Lifestyle

File this: income-tax time

Two Supreme Court decisions shift the benefit of the doubt to income taxpayers, especially high-net-worth individuals.

Chances are good that you, like many Canadians, are gathering together your receipts right now, preparing for the unpleasantness of having to file your income tax return. But before you roll up your sleeves, take heart: you may not have kept up with major changes to the tax landscape in 2005–and they could actually save you money.

In 1988, Parliament enacted section 245 of the Income Tax Act. Nicknamed GAAR, or the general anti-avoidance rule, the law was designed to counter the sort of aggressive tax-planning strategies that cost Ottawa millions. For nearly 20 years, GAAR was a powerful tool that the Canada Revenue Agency held over the heads of taxpayers looking for legal ways of moving money, according to Paul De Luca, a corporate lawyer with Torkin Manes Cohen Arbus LLP in Toronto.

But all that changed last year when two GAAR-related cases came to the Supreme Court of Canada's attention. On Oct. 19, the court made two unanimous decisions in Her Majesty the Queen v. Canada Trustco Mortgage Co. and Mathew v. Her Majesty the Queen. The taxpayer in Trustco tried to use a sale-leaseback scenario to take advantage of capital cost allowances. In Mathew, the taxpayers essentially purchased interests in mortgages with accrued losses to deduct them for tax purposes. The specifics of each case are largely immaterial to their impact on tax planning. Nor did the rulings change the wording of the Act. But they did clarify how to look at the rules.

The court essentially said that three things must happen before GAAR can apply: a tax benefit must result from the transaction; the transaction cannot be said to have been arranged for a purpose other than to obtain that benefit; and it must be an abuse of the Act. “This is a very big deal,” De Luca says. “It's one more weapon we have in our arsenal.”
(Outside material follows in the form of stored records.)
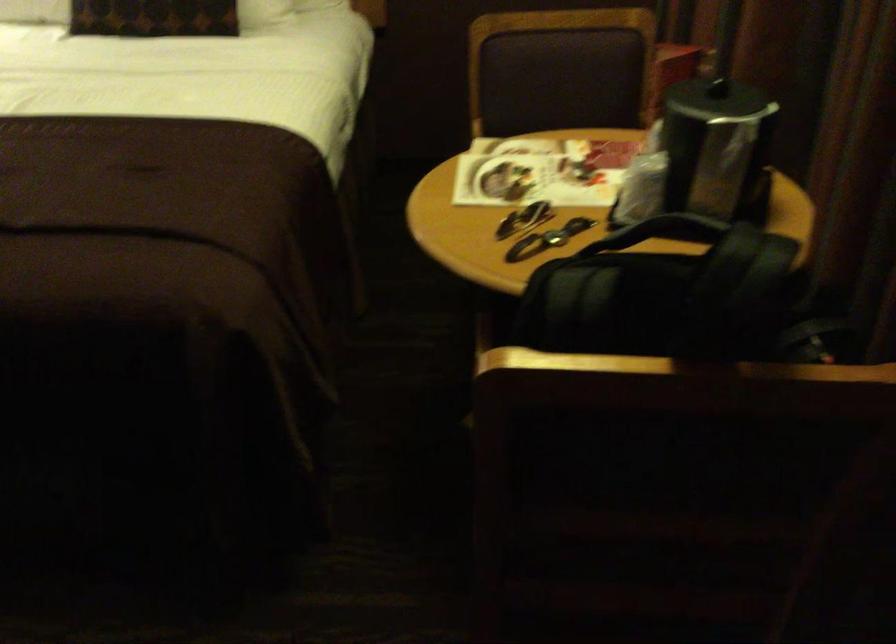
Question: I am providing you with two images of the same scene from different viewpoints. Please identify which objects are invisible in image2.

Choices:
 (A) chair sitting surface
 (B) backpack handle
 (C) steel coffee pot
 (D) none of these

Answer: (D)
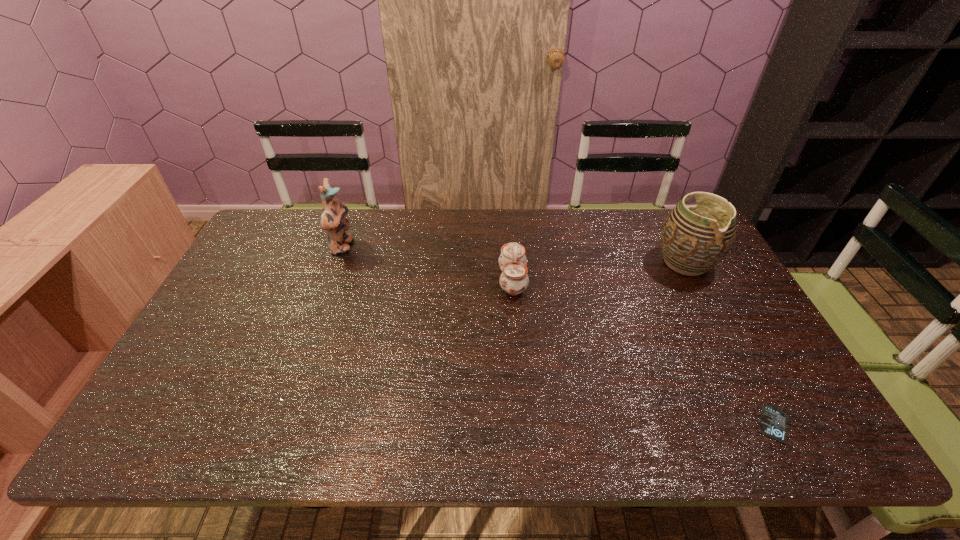
Find the location of a particular element. vacant space that is in between the chinaware and the pottery is located at coordinates (599, 272).

Find the location of a particular element. object that is the second nearest to the chinaware is located at coordinates (333, 220).

This screenshot has height=540, width=960. Find the location of `object that is the closest to the pottery`. object that is the closest to the pottery is located at coordinates (773, 423).

You are a GUI agent. You are given a task and a screenshot of the screen. Output one action in this format:
    pyautogui.click(x=<x>, y=<y>)
    Task: Click on the free space that satisfies the following two spatial constraints: 1. on the front-facing side of the identity card; 2. on the left side of the leftmost object
    The image size is (960, 540).
    Given the screenshot: What is the action you would take?
    pyautogui.click(x=278, y=424)

Identify the location of blank area in the image that satisfies the following two spatial constraints: 1. on the front-facing side of the pottery; 2. on the right side of the leftmost object. This screenshot has height=540, width=960. (337, 263).

Find the location of a particular element. This screenshot has width=960, height=540. free space that satisfies the following two spatial constraints: 1. on the front-facing side of the figurine; 2. on the right side of the pottery is located at coordinates (337, 263).

The height and width of the screenshot is (540, 960). I want to click on vacant space that satisfies the following two spatial constraints: 1. by the handle of the identity card; 2. on the right side of the third object from right to left, so click(524, 424).

Where is `free space that satisfies the following two spatial constraints: 1. by the handle of the chinaware; 2. on the left side of the shortest object`? Image resolution: width=960 pixels, height=540 pixels. free space that satisfies the following two spatial constraints: 1. by the handle of the chinaware; 2. on the left side of the shortest object is located at coordinates pyautogui.click(x=524, y=424).

Find the location of a particular element. This screenshot has height=540, width=960. vacant position in the image that satisfies the following two spatial constraints: 1. by the handle of the nearest object; 2. on the right side of the chinaware is located at coordinates (524, 424).

This screenshot has width=960, height=540. I want to click on free point that satisfies the following two spatial constraints: 1. on the front-facing side of the shortest object; 2. on the right side of the figurine, so click(x=278, y=424).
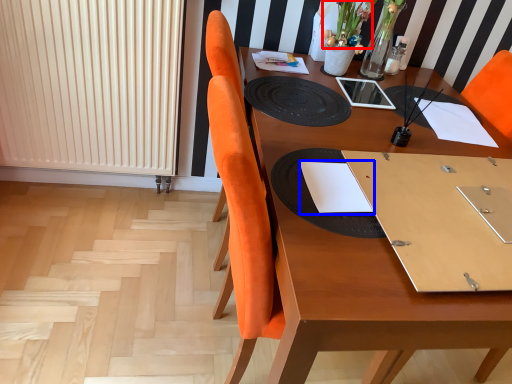
Question: Which of the following is the closest to the observer, flower (highlighted by a red box) or notebook (highlighted by a blue box)?

Choices:
 (A) flower
 (B) notebook

Answer: (B)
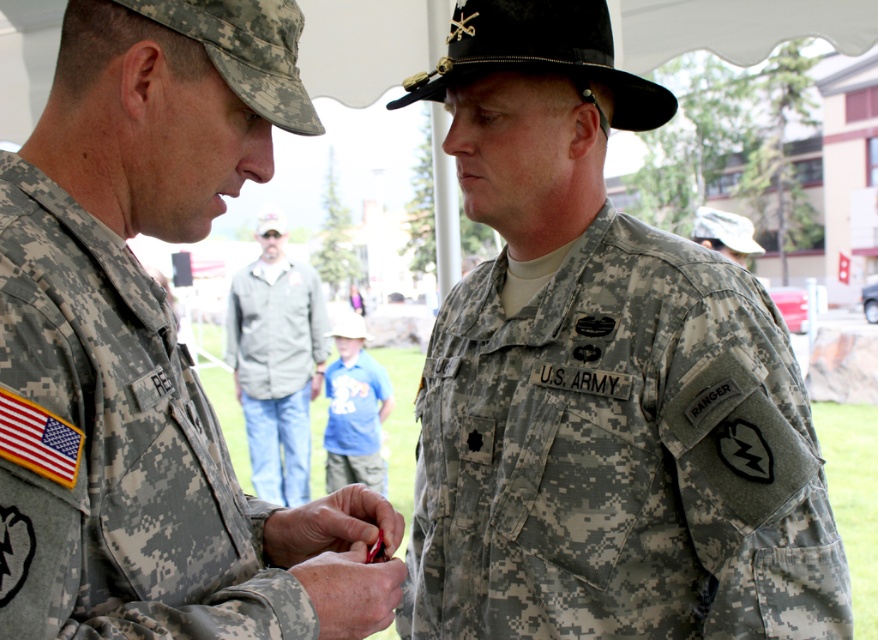
Question: Which point appears farthest from the camera in this image?

Choices:
 (A) (384, 401)
 (B) (759, 292)

Answer: (A)

Question: Which object is positioned closest to the gray fabric jacket at center?

Choices:
 (A) blue cotton shirt at center
 (B) camouflage fabric uniform at left
 (C) camouflage fabric us army uniform at center

Answer: (A)

Question: Can you confirm if camouflage fabric us army uniform at center is smaller than blue cotton shirt at center?

Choices:
 (A) no
 (B) yes

Answer: (B)

Question: Observing the image, what is the correct spatial positioning of camouflage fabric us army uniform at center in reference to camouflage fabric uniform at left?

Choices:
 (A) below
 (B) above

Answer: (A)

Question: Can you confirm if camouflage fabric us army uniform at center is positioned to the right of blue cotton shirt at center?

Choices:
 (A) no
 (B) yes

Answer: (B)

Question: Which point appears closest to the camera in this image?

Choices:
 (A) (6, 336)
 (B) (704, 420)
 (C) (335, 428)

Answer: (A)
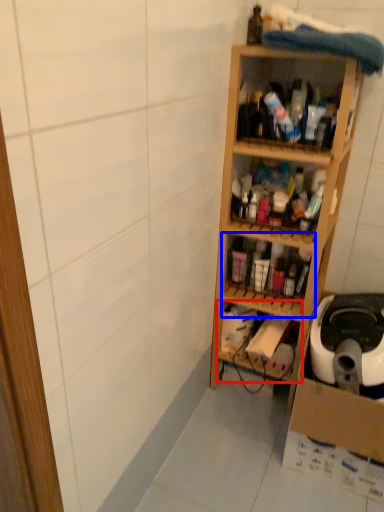
Question: Which of the following is the closest to the observer, shelf (highlighted by a red box) or shelf (highlighted by a blue box)?

Choices:
 (A) shelf
 (B) shelf

Answer: (A)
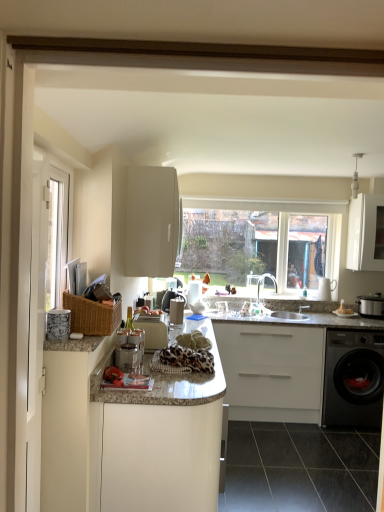
Question: From a real-world perspective, is white glossy screen door at left positioned above or below matte white bowl at right?

Choices:
 (A) above
 (B) below

Answer: (A)

Question: Looking at their shapes, would you say white glossy screen door at left is wider or thinner than matte white bowl at right?

Choices:
 (A) wide
 (B) thin

Answer: (B)

Question: Estimate the real-world distances between objects in this image. Which object is farther from the black glossy washing machine at lower right?

Choices:
 (A) porcelain textured mug at left, which is the 1th appliance in front-to-back order
 (B) white painted wood window frame at left
 (C) matte white bowl at right
 (D) white matte cabinet at center, placed as the 3th cabinetry when sorted from left to right
 (E) metallic silver slow cooker at right, the 1th appliance viewed from the right

Answer: (B)

Question: Based on their relative distances, which object is farther from the white matte cabinet at upper center, arranged as the 4th cabinetry when viewed from the right?

Choices:
 (A) matte white bowl at right
 (B) white painted wood window frame at left
 (C) white glossy screen door at left
 (D) white glossy countertop at center, arranged as the third cabinetry when viewed from the right
 (E) white matte cabinet at center, placed as the 3th cabinetry when sorted from left to right

Answer: (A)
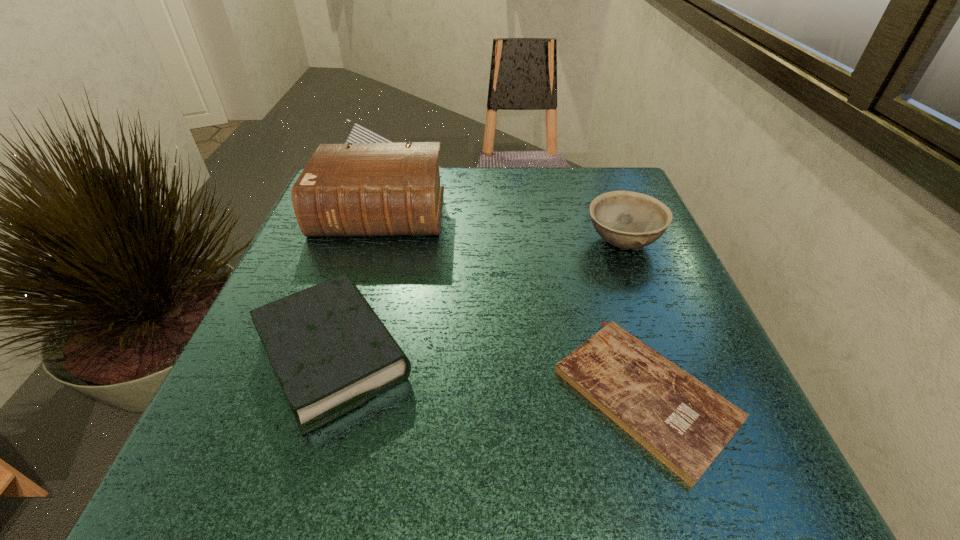
Image resolution: width=960 pixels, height=540 pixels. Identify the location of object situated at the far edge. (365, 189).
That last criterion is the most important, De Luca notes, because it essentially shifts the benefit of the doubt to the taxpayer. “If what you're doing is allowed somewhere else in the Act, then it's arguably not abusive,” he explains. “So the burden is on the government to prove how it's an abuse of the Act. If they can't show abuse, the Court is more likely to uphold the transaction.”

That may not sound like much of an advantage, but it's huge news in tax circles. And to De Luca, the Supreme Court rulings are a welcome development–especially for high- net-worth people with unique deductions. As he puts it: “The harder it is for government, the better it is for the taxpayer.”